Work item — Return every line of the listing that includes the string "index".

Information given: Begin

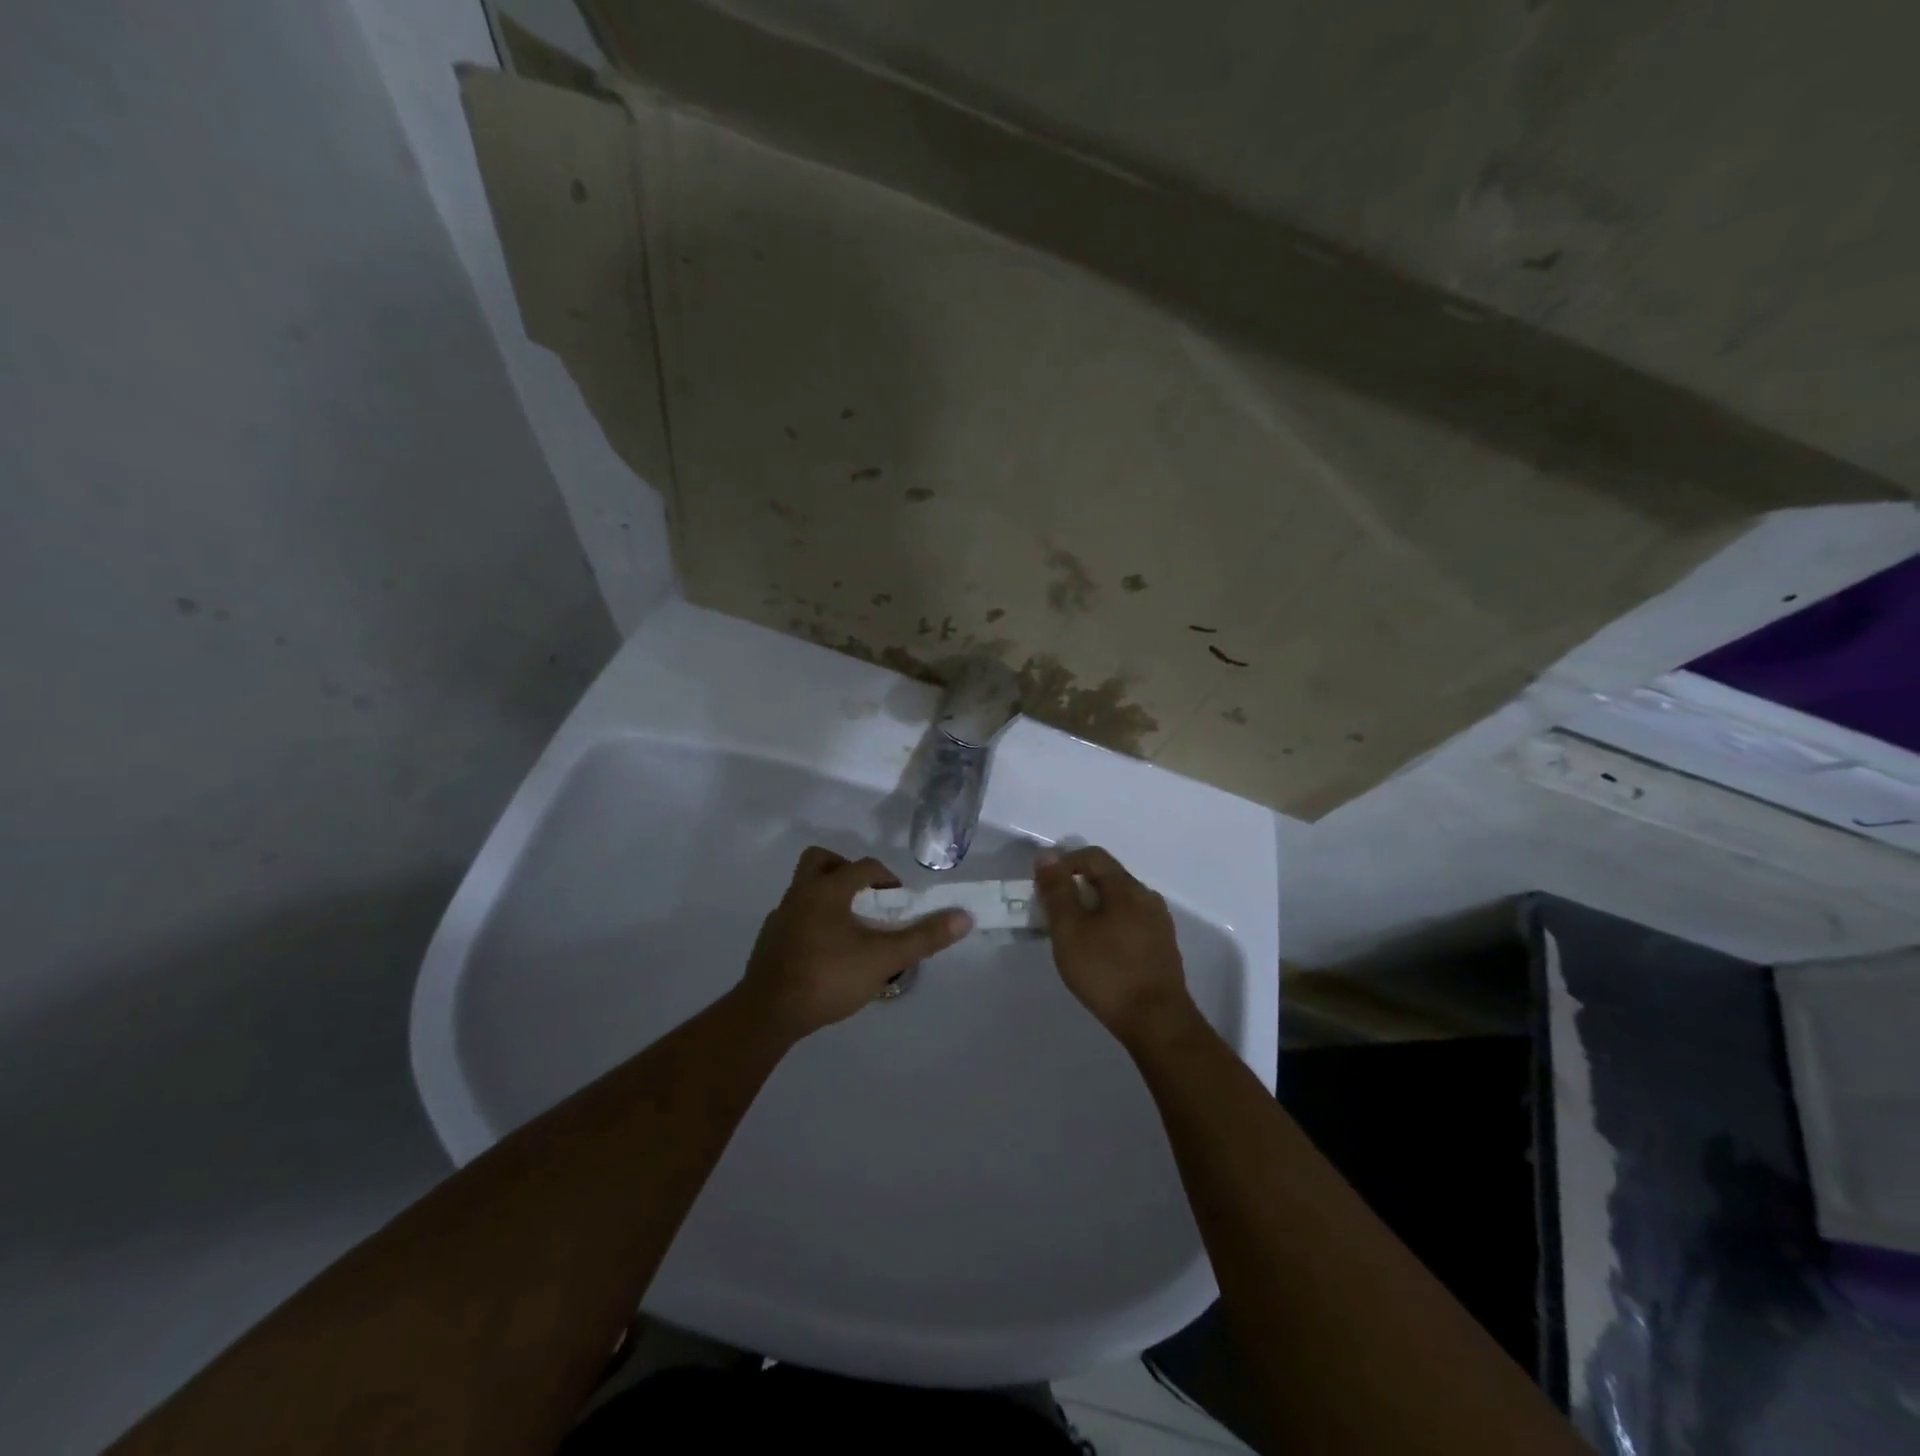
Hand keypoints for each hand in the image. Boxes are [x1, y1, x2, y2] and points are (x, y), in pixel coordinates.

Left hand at [739, 847, 972, 1038]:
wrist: (767, 1014)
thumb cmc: (828, 977)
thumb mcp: (883, 959)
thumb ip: (922, 937)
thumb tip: (963, 916)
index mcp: (826, 889)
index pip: (863, 866)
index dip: (888, 878)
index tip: (900, 903)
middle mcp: (800, 894)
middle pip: (821, 861)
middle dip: (846, 872)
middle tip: (866, 899)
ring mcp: (780, 917)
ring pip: (805, 890)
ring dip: (830, 899)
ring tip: (851, 930)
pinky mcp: (769, 941)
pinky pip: (796, 917)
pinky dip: (813, 924)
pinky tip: (826, 954)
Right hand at [1035, 846, 1199, 1048]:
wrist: (1157, 1022)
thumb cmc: (1107, 972)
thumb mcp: (1070, 930)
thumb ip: (1058, 891)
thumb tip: (1047, 855)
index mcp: (1127, 888)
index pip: (1093, 856)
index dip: (1064, 863)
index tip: (1045, 888)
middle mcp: (1148, 897)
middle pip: (1108, 878)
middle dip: (1078, 888)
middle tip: (1055, 914)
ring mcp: (1159, 923)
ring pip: (1120, 902)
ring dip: (1094, 908)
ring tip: (1075, 935)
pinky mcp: (1163, 947)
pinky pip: (1131, 922)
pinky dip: (1110, 925)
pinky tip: (1100, 952)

Information given: End

Completed exercise —
index mcp: (826, 889)
index pip: (863, 866)
index dip: (888, 878)
index tip: (900, 903)
index mcp: (1127, 888)
index pip: (1093, 856)
index dip: (1064, 863)
index tip: (1045, 888)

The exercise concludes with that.